To be done: Collect every line in the entries below that contains the word "liver", treating uppercase and lowercase letters as different.

Task input:
|---|
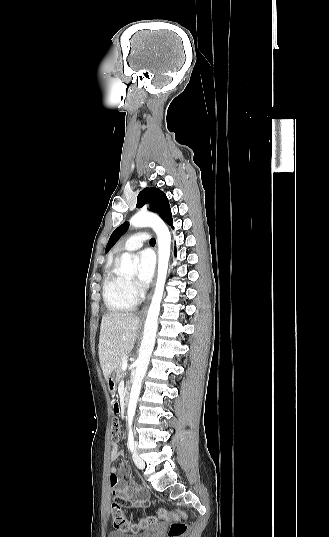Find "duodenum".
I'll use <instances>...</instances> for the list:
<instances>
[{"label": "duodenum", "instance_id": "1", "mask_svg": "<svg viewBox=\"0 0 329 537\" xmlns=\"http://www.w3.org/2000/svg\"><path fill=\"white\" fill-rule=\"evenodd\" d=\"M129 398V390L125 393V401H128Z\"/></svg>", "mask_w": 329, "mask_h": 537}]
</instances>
|---|
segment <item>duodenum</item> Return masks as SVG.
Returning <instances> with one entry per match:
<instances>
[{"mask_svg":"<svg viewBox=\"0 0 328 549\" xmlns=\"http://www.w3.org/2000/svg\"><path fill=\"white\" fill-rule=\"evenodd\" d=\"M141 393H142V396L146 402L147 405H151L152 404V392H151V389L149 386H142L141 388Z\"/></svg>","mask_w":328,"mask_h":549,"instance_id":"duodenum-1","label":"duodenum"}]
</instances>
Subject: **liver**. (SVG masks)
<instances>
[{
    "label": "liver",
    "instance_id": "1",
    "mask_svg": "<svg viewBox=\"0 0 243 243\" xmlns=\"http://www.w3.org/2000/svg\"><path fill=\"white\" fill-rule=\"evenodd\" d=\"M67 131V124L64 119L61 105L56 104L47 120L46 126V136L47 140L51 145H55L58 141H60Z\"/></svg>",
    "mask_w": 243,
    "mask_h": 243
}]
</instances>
|---|
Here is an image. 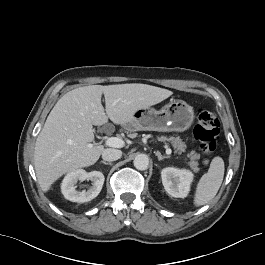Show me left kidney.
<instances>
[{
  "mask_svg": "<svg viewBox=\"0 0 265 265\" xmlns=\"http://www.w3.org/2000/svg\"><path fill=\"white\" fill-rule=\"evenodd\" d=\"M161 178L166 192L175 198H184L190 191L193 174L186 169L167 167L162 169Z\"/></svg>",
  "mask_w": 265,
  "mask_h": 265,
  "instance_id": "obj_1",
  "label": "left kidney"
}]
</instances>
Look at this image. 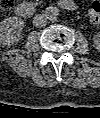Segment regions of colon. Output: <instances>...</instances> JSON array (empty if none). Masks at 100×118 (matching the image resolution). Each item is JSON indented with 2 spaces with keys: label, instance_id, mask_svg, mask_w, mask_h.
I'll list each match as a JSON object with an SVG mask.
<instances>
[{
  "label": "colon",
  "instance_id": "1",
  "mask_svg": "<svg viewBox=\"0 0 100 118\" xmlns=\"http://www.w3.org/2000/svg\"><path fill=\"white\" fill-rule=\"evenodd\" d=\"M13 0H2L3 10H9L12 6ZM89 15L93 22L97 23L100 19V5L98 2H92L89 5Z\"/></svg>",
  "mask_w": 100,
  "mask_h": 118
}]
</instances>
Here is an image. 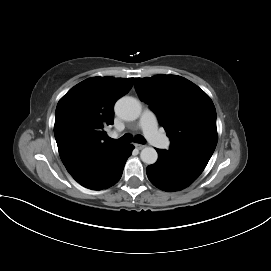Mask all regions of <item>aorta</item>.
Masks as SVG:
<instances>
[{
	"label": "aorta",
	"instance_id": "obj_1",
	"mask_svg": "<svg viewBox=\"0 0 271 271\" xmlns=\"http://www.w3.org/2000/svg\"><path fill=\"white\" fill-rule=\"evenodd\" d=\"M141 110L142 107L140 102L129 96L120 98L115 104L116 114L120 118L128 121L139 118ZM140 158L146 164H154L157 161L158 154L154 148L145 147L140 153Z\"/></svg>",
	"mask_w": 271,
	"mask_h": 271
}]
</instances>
|---|
Exercise answer:
Subject: **liver**. (SVG masks)
    "label": "liver",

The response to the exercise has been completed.